Passage provided -
━━━
7  Contrails

Contrails (condensation trails) are line-shaped ice clouds produced by aircraft engine exhaust. The openap.contrail module provides functions to calculate contrail formation conditions and their climate impact through radiative forcing.

7.1 Overview

The module includes functions for:

  • Saturation pressure: Water vapor saturation over liquid water and ice (Murphy & Koop 2005)
  • Relative humidity: Conversions between specific humidity and relative humidity
  • Critical temperature: Schmidt-Appleman criterion for contrail formation
  • Radiative forcing: Shortwave (cooling) and longwave (warming) effects
from openap import contrail

7.2 Saturation Pressure

Saturation vapor pressure is the pressure at which water vapor is in equilibrium with liquid water or ice at a given temperature. These functions use the Murphy & Koop (2005) formulations.

7.2.1 Over liquid water

Valid for temperatures from 123 K to 332 K:

import numpy as np

# Temperature in Kelvin (typical cruise altitude: ~220 K)
T = np.array([210, 220, 230, 240])

# Saturation pressure over liquid water (Pa)
p_sat_water = contrail.saturation_pressure_over_water(T)

for t, p in zip(T, p_sat_water):
    print(f"T = {t} K: {p:.2f} Pa")
T = 210 K: 1.23 Pa
T = 220 K: 4.36 Pa
T = 230 K: 13.55 Pa
T = 240 K: 37.67 Pa

7.2.2 Over ice

Valid for temperatures from 110 K to 273 K:

# Saturation pressure over ice (Pa)
p_sat_ice = contrail.saturation_pressure_over_ice(T)

for t, p in zip(T, p_sat_ice):
    print(f"T = {t} K: {p:.2f} Pa")
T = 210 K: 0.70 Pa
T = 220 K: 2.65 Pa
T = 230 K: 8.95 Pa
T = 240 K: 27.27 Pa

The ratio of these pressures determines contrail persistence:

ratio = p_sat_water / p_sat_ice
for t, r in zip(T, ratio):
    print(f"T = {t} K: p_water/p_ice = {r:.3f}")
T = 210 K: p_water/p_ice = 1.757
T = 220 K: p_water/p_ice = 1.643
T = 230 K: p_water/p_ice = 1.514
T = 240 K: p_water/p_ice = 1.381

7.3 Relative Humidity

Convert between specific humidity (kg water / kg air) and relative humidity.

# Typical cruise conditions
specific_humidity = 0.00005  # kg/kg (very dry at cruise altitude)
pressure = 25000  # Pa (~FL350)
temperature = 220  # K

# Relative humidity with respect to ice
rhi = contrail.relative_humidity(specific_humidity, pressure, temperature, to="ice")
print(f"Relative humidity (ice): {rhi:.1%}")

# Relative humidity with respect to water
rhw = contrail.relative_humidity(specific_humidity, pressure, temperature, to="water")
print(f"Relative humidity (water): {rhw:.1%}")
━━━
Source material -
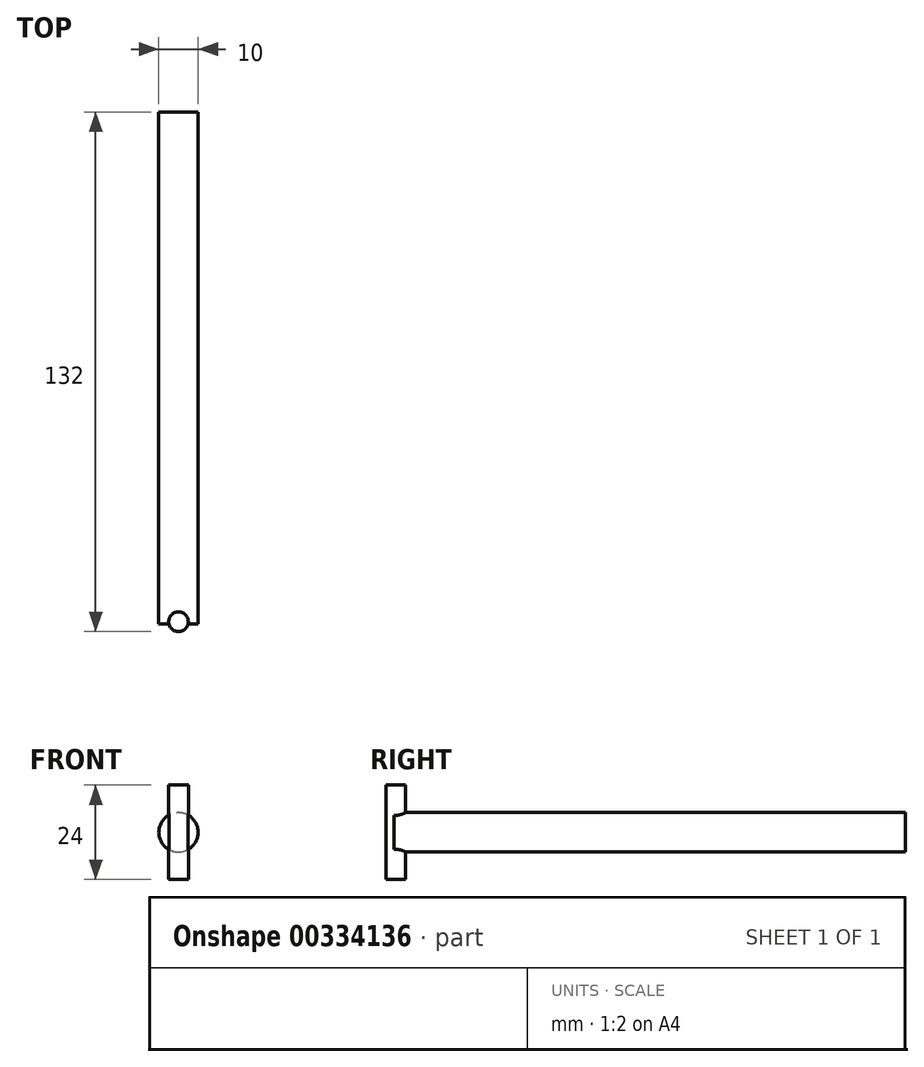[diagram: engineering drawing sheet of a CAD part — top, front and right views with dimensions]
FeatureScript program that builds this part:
━━━
Problem set -
**1.** In the contrails documentation, what temperature range is the formula for saturation pressure over ice valid for?
**2.** Write what comes next in the contrails documentation, picking up after its final line.

Exercise results -
**1.** 110 K to 273 K.

**2.**
Relative humidity (ice): 75.7%
Relative humidity (water): 46.1%

7.3.1 Converting between water and ice reference

When atmospheric data provides relative humidity with respect to water, you can convert to ice:

# Convert RH w.r.t. water to RH w.r.t. ice
rhi_converted = contrail.rhw2rhi(rhw, temperature)
print(f"RH (water) = {rhw:.1%} -> RH (ice) = {rhi_converted:.1%}")
RH (water) = 46.1% -> RH (ice) = 75.7%

7.4 Schmidt-Appleman Criterion

The Schmidt-Appleman criterion determines when contrails can form. It calculates the critical temperature below which the aircraft exhaust plume becomes saturated with respect to water, allowing ice crystals to form.

7.4.1 Critical temperature for contrail formation

# Pressure at different flight levels
pressures = np.array([20000, 25000, 30000, 35000])  # Pa

# Calculate critical temperature (default propulsion efficiency = 0.4)
T_crit = contrail.critical_temperature_water(pressures)

for p, t in zip(pressures, T_crit):
    fl = round(44330 * (1 - (p/101325)**0.19) / 0.3048 / 100)
    print(f"FL{fl:03d} ({p/100:.0f} hPa): T_crit = {t:.1f} K ({t-273.15:.1f} °C)")
FL386 (200 hPa): T_crit = 230.5 K (-42.7 °C)
FL340 (250 hPa): T_crit = 232.8 K (-40.3 °C)
FL300 (300 hPa): T_crit = 234.8 K (-38.4 °C)
FL266 (350 hPa): T_crit = 236.5 K (-36.7 °C)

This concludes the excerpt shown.